Sub-Lt. Jeffrey Delisle was found guilty of giving sensitive information to a foreign entity.
"A critical foundation of our intelligence mission is the mutual trust we have forged with our allies, and other intergovernmental and international partners. This is the bedrock of our mutual defence and security," said General Tom Lawson, Chief of the Defence Staff, in a statement.
"Through his own admission, Sub-Lieutenant Delisle violated that trust, not only with our partners, but also with the people with whom he worked on a daily basis, and with the Canadian Armed Forces as a whole," General Lawson said.
Delisle was fined a sum of $111,817, the amount he received from his Russian agents.
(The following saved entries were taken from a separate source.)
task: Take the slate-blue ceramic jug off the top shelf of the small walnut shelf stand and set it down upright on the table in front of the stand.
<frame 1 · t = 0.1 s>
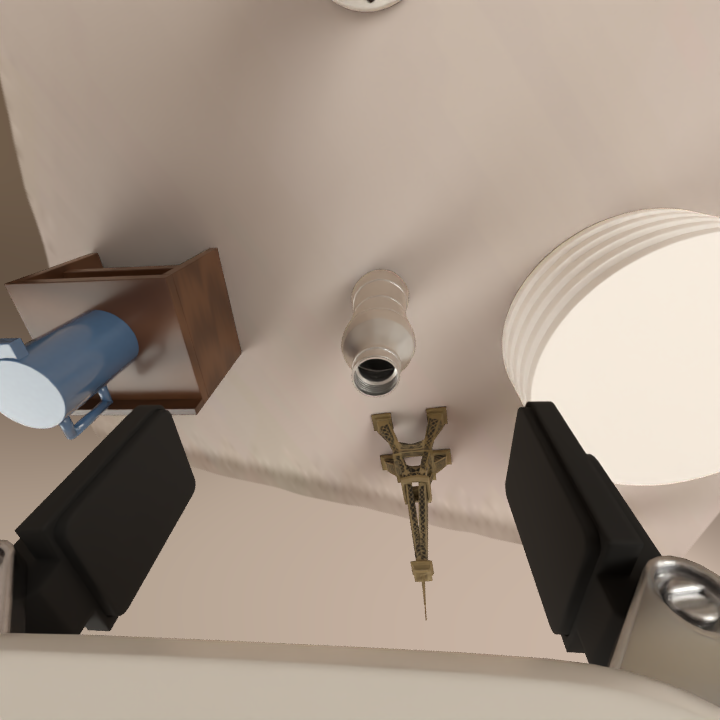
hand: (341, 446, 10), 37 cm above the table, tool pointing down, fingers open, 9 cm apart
shelf stand: (170, 305, 49), on the table
jug: (107, 339, 38), point 12 cm above the table, touching shelf stand
eiffel tower: (412, 438, 57), on the table
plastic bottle: (380, 290, 47), on the table
plate stack: (619, 330, 47), on the table
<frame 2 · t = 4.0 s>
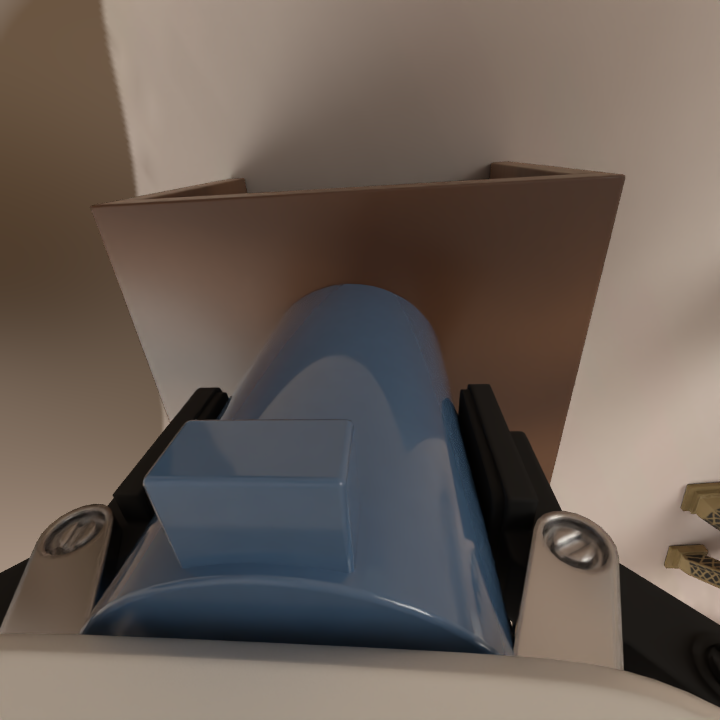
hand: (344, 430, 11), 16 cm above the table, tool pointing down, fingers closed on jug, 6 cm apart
shelf stand: (370, 289, 25), on the table
jug: (354, 367, 14), point 12 cm above the table, touching gripper, shelf stand
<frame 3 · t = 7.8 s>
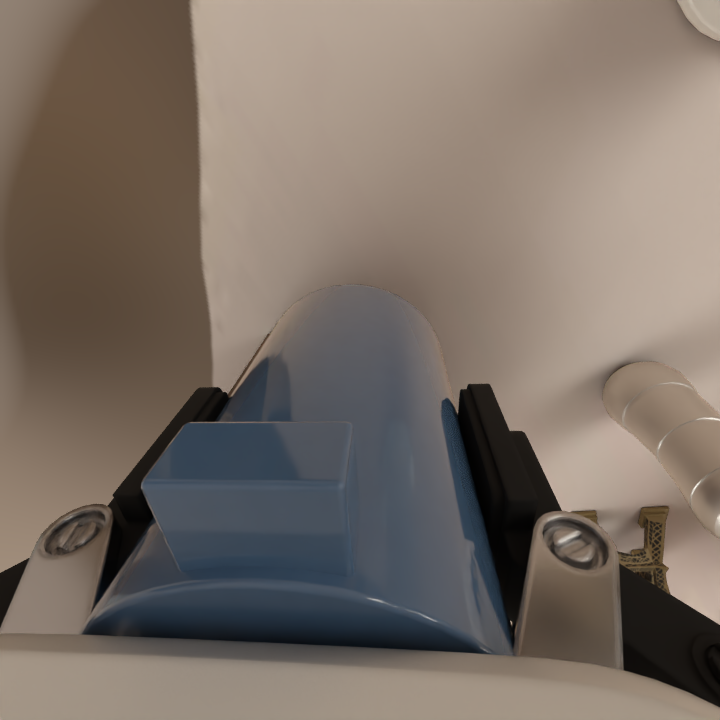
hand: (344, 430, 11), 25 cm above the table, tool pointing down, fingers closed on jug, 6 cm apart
jug: (354, 367, 14), point 21 cm above the table, touching gripper
eiffel tower: (611, 536, 48), on the table
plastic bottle: (629, 381, 37), on the table
when the fingers open (4 cm above the table, at t = 11.6 s): jug stays where it is, on the table.
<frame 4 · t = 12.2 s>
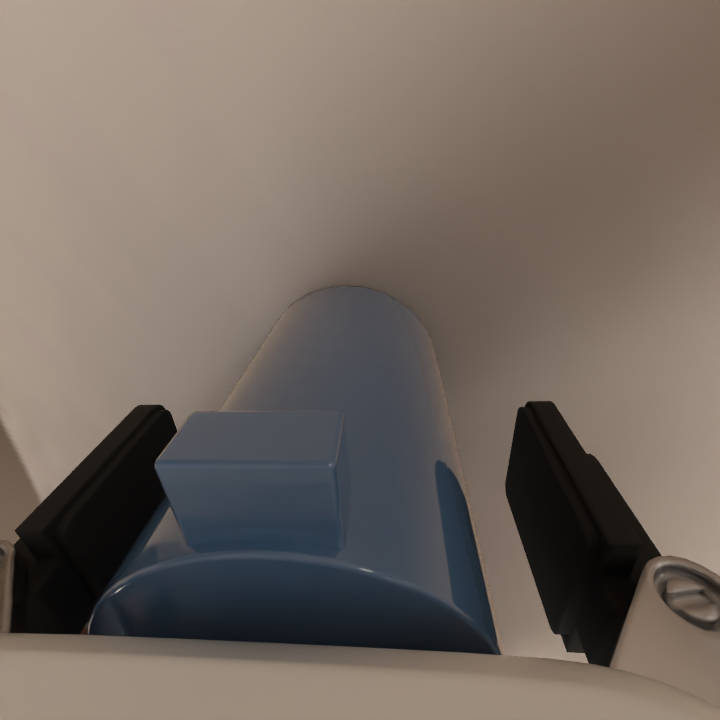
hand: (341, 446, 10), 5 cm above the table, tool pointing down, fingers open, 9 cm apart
jug: (350, 366, 15), on the table
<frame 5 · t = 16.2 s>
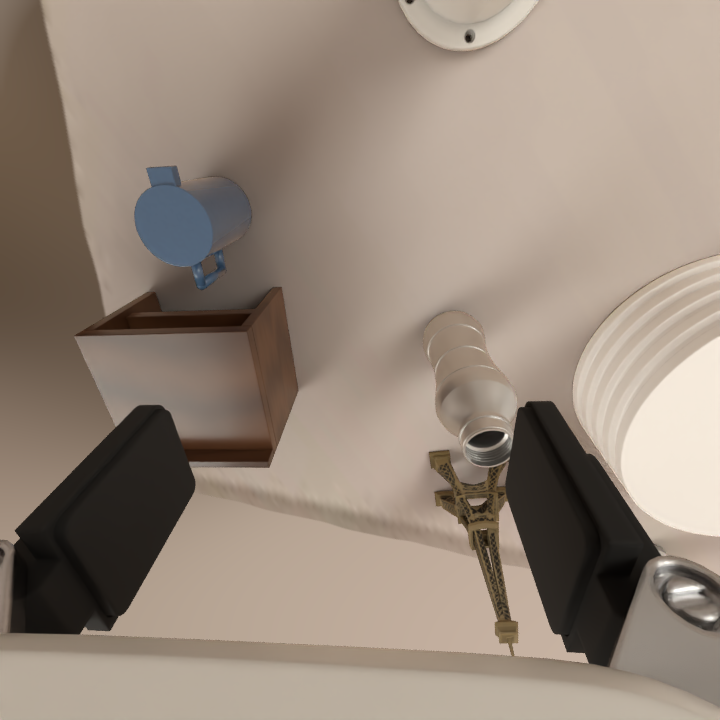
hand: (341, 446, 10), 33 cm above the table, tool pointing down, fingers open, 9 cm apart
shelf stand: (227, 344, 47), on the table
jug: (221, 210, 40), on the table
eiffel tower: (469, 475, 55), on the table
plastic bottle: (449, 330, 45), on the table
plate stack: (698, 370, 45), on the table
at the end: jug inside the target area (0.1 cm from its centre), on the table; jug tilted 0°; the gripper is holding nothing — task done.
When he was arrested last year, he told the police that he was going through an intense marital woe when he decided to go to the Russian Embassy in Ottawa in 2007 and offered to sell secret information to them. In a court video released last week, Delisle told the investigators that the root cause of his betrayal to the country was the anguish he suffered from his wife's infidelity. Unable to commit suicide, which he had contemplated to do, he chose the path of what he called "professional suicide."
He was given access to some of the most sensitive and secret information in the Navy's intelligence and communications center. While working there, he searched through the confidential information in the computers and transferred them into memory sticks and floppies before handing them to the Russians.
"All personnel handling sensitive information are expected to observe stringent security procedures and are held to the highest ethical standards, consistent with the core military values of loyalty, integrity and honour. Clearly, Sub-Lieutenant Delisle's actions failed to meet this standard," General Tom Lawson said.
Defence lawyer Mike Taylor told reporters that Delisle was shocked hearing the 20-year sentence. "It's a significant sentence that he received and one that quite frankly I don't think he was really expecting," Mike Taylor said.
Faced with the prospect of 20 years in jail, Delisle extended his apology to his family last week.
"I want to apologize to my children, my parents, my family. I love them very much and I'm sorry for the hurt and pain that I caused them," he said.
Delisle will spend about 18 years and five months in jail taking into consideration the time he has already spent in custody prior to the sentencing.